Climate risk management requires explicit representation of societal trade-offs

G. Garner, P. Reed, and K. Keller

Climatic Change (22 January 2016)

DOI: 10.1007/s10584-016-1607-3

Strategies for managing climate-change risks impact diverse stakeholder groups that possess potentially conflicting preferences. Basic physics and economics suggest that reconciling all of these preference conflicts may not be possible. Moreover, different climate risk management strategies can yield diverse and potentially severe impacts across different global stakeholders. These preference conflicts and their uncertain impacts require an explicit understanding of the trade-offs that emerge across different risk management strategies. Traditionally, integrated assessment models (IAMs) typically aggregate the stakeholders’ preferences across the entire globe into a single, a priori defined utility function. This framing hides climate risk management trade-offs as well as the inherent stakeholder compromises implicit to the resulting single “optimal” expected utility solution.
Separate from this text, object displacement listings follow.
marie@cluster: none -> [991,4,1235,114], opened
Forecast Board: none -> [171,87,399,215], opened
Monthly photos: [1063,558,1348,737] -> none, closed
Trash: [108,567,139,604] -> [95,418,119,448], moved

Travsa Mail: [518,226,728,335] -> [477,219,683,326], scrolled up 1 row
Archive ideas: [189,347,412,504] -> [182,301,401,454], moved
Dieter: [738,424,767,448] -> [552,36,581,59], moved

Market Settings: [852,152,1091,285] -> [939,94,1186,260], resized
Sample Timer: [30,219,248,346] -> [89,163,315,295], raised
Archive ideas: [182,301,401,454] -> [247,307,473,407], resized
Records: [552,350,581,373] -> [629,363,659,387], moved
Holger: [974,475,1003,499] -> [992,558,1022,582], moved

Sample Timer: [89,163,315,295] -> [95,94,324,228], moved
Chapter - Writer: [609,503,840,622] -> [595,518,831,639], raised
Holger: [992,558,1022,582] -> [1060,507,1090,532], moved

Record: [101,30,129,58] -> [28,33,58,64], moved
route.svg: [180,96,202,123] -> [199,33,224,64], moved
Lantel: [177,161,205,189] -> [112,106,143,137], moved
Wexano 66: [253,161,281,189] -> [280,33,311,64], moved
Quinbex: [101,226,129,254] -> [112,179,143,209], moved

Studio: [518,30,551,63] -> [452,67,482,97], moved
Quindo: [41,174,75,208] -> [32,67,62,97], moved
Here, we analyze a simple IAM to quantify and visualize the multidimensional trade-offs among four objectives representing global concerns: (i) global economic productivity, (ii) reliable temperature stabilization, (iii) climate damages, and (iv) abatement costs. We quantify and visualize the trade-offs across these objectives and demonstrate how a traditional optimal expected utility policy implicitly eliminates many relevant policy pathways. Explicit trade-off analysis provides a richer context for exploring conflicting global policy preferences and clarifies the implications of alternative climate risk mitigation policies to better inform negotiated compromises.